++++ Passage cité ++++

La Tora et l’humilité : un couple éternel – Béhar
Le mont Sinaï symbolise l’abaissement et l’humilité, et on peut apprendre de lui comment s’abaisser devant D-ieu et se conduire humblement, en sachant devant Qui on se tient.
La base de toute la Tora est l’humilité, que l’homme s’abaisse et s’efface devant l’Éternel dans tous ses actes, attitude évoquée par le verset “Que sommes-nous ?” (Exode 16:7-8). Quand il fait preuve d’une humilité absolue devant le Seigneur, c’est alors qu’il peut observer la totalité des mitswoth et atteindre la crainte de l’Éternel, ainsi qu’il est écrit : “La conséquence de l’humilité est la crainte du Ciel” (Proverbes 22:4).
Or on sait que l’humilité s’apprend du mont Sinaï, comme l’ont dit les Sages : “Pourquoi la Tora a-t-elle été donnée au mont Sinaï et non sur une autre montagne (ainsi qu’il est écrit : “Pourquoi jalousez-vous la montagne que D-ieu a désignée pour Sa résidence ?” (Psaumes 68:17)) ? Parce que le mont Sinaï s’est abaissé et a fait preuve d’humilité, c’est pourquoi la Tora a été donnée sur lui” (Sota 5a, Yalqout Chimoni Chemoth 284).
Cela rappelle les paroles de la Guémara : “Pourquoi la Tora a-t-elle été donnée dans le désert ? Pour que l’homme se rende disponible à tous comme le désert” (Nédarim 55a), et on apprend cette attitude du mont Sinaï.

++++ Extrait de données ++++

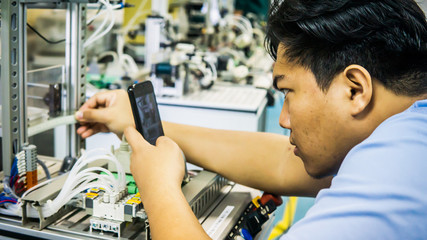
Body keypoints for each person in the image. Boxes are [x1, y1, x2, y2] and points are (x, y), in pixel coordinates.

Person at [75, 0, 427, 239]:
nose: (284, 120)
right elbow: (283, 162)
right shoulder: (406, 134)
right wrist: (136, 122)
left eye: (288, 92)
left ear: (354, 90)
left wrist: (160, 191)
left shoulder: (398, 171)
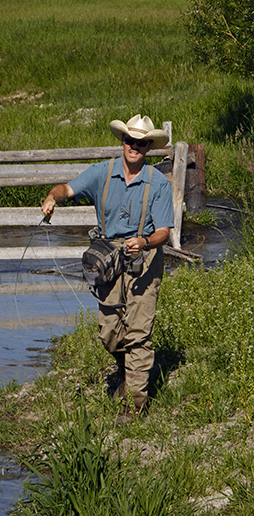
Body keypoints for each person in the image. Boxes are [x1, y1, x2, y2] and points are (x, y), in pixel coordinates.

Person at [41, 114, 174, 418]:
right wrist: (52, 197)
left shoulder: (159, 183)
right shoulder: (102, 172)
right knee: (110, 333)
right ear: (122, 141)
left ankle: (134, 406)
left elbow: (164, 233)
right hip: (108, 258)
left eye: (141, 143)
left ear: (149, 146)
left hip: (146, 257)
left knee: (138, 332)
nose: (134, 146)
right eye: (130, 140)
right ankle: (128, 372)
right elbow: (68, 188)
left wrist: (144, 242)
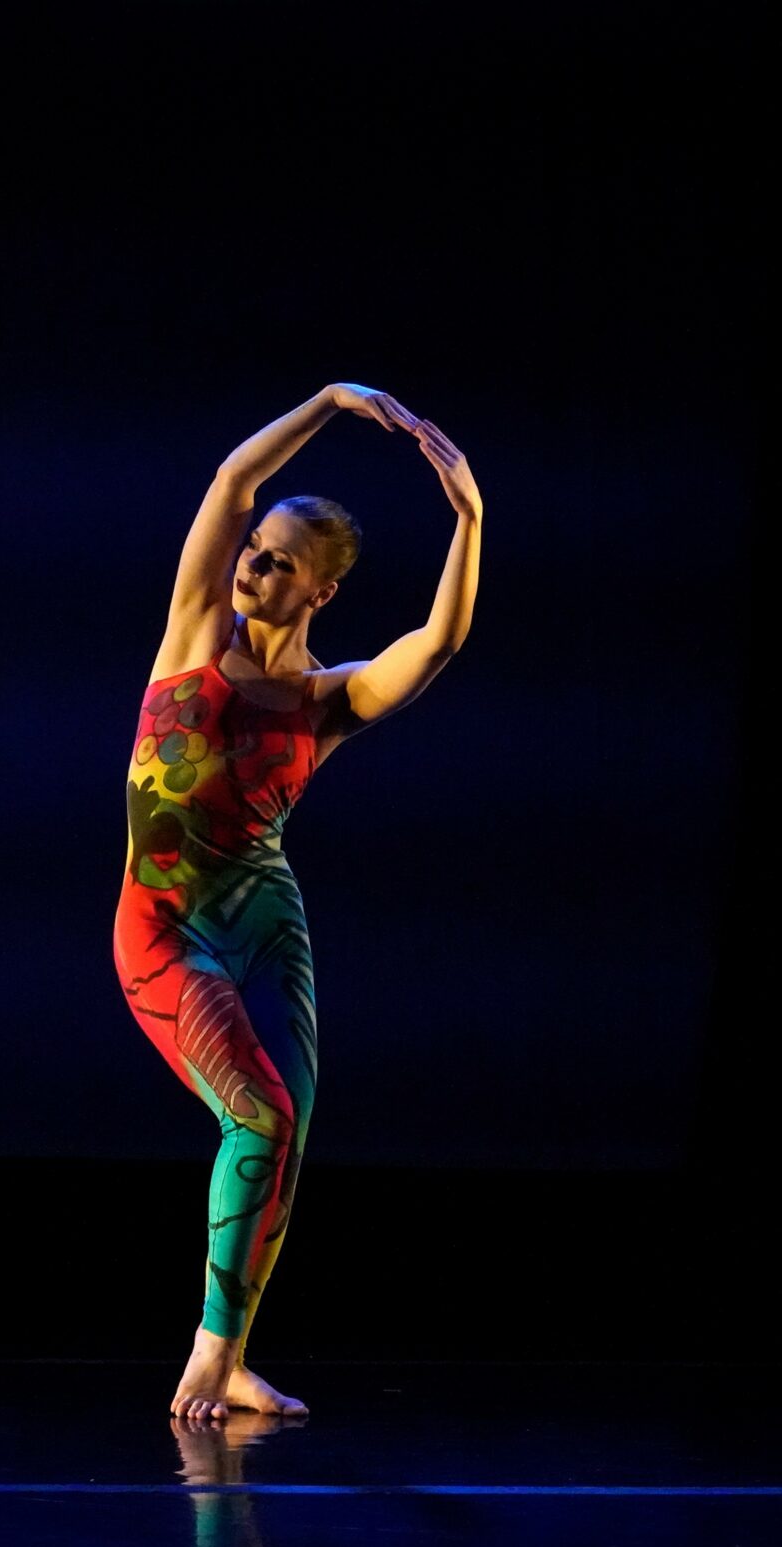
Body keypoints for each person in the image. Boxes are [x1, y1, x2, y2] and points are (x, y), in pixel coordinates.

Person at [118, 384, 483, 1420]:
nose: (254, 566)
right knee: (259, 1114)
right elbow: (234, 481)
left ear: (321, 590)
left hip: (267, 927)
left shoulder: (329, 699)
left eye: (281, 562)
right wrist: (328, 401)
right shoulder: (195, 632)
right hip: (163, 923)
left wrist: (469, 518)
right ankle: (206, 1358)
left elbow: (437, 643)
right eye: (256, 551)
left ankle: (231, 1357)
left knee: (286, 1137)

++++
++++ Extrait de données ++++

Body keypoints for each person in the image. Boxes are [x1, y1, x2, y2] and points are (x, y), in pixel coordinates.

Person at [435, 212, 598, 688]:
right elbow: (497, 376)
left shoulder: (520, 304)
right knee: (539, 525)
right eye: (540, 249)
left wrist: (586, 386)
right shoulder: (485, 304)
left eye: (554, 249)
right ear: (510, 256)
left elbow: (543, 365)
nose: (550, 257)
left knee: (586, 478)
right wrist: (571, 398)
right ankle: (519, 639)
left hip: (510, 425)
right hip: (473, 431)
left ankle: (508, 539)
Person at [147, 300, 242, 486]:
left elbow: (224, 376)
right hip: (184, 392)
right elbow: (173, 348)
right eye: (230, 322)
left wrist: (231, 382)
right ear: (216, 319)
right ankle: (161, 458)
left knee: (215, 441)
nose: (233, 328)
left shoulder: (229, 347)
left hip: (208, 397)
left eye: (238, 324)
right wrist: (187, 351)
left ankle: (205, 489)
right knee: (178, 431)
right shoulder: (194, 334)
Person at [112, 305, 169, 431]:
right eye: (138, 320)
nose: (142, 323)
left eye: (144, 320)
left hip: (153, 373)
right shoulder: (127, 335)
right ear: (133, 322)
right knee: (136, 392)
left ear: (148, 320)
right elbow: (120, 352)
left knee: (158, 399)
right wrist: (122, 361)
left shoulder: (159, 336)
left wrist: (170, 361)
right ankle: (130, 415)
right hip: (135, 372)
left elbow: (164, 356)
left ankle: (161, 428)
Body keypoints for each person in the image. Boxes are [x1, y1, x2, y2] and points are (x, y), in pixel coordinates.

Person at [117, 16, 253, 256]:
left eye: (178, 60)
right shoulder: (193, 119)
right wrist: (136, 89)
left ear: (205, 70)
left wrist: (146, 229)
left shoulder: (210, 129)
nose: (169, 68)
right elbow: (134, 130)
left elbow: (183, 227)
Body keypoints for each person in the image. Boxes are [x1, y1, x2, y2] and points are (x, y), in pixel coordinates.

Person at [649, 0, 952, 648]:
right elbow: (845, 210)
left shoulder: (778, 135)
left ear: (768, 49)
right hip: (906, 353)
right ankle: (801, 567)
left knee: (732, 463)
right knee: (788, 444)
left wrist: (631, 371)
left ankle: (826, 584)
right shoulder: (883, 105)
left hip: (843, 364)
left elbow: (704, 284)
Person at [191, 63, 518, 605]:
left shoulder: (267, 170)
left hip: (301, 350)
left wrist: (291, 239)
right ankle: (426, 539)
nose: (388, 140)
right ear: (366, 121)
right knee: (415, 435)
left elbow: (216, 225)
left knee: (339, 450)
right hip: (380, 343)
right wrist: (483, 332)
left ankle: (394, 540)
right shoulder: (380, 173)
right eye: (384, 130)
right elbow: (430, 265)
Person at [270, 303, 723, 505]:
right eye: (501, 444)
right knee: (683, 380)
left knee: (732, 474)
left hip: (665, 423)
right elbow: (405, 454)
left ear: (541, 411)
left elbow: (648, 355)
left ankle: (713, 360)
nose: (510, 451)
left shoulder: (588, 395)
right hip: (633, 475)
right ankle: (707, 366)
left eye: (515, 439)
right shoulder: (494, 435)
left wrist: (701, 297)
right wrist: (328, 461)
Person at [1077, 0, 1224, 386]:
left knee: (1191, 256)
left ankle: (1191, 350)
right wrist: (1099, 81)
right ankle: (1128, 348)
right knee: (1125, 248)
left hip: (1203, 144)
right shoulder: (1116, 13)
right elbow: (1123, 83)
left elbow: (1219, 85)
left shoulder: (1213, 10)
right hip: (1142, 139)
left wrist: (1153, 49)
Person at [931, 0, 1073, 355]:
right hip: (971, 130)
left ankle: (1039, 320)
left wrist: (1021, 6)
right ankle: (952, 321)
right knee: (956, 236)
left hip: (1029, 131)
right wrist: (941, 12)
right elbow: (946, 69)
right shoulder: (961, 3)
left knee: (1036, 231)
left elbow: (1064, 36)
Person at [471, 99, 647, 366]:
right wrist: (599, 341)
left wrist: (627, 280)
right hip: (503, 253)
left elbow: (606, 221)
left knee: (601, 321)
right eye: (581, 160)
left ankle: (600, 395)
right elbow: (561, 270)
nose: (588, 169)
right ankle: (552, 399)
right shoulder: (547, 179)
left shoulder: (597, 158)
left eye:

++++

**Consigne**
D'après le passage sur la Tora et l'humilité, pourquoi la Tora a-t-elle été donnée au mont Sinaï plutôt que sur une autre montagne ?

**Réponse attendue**
Parce que le mont Sinaï s'est abaissé et a fait preuve d'humilité.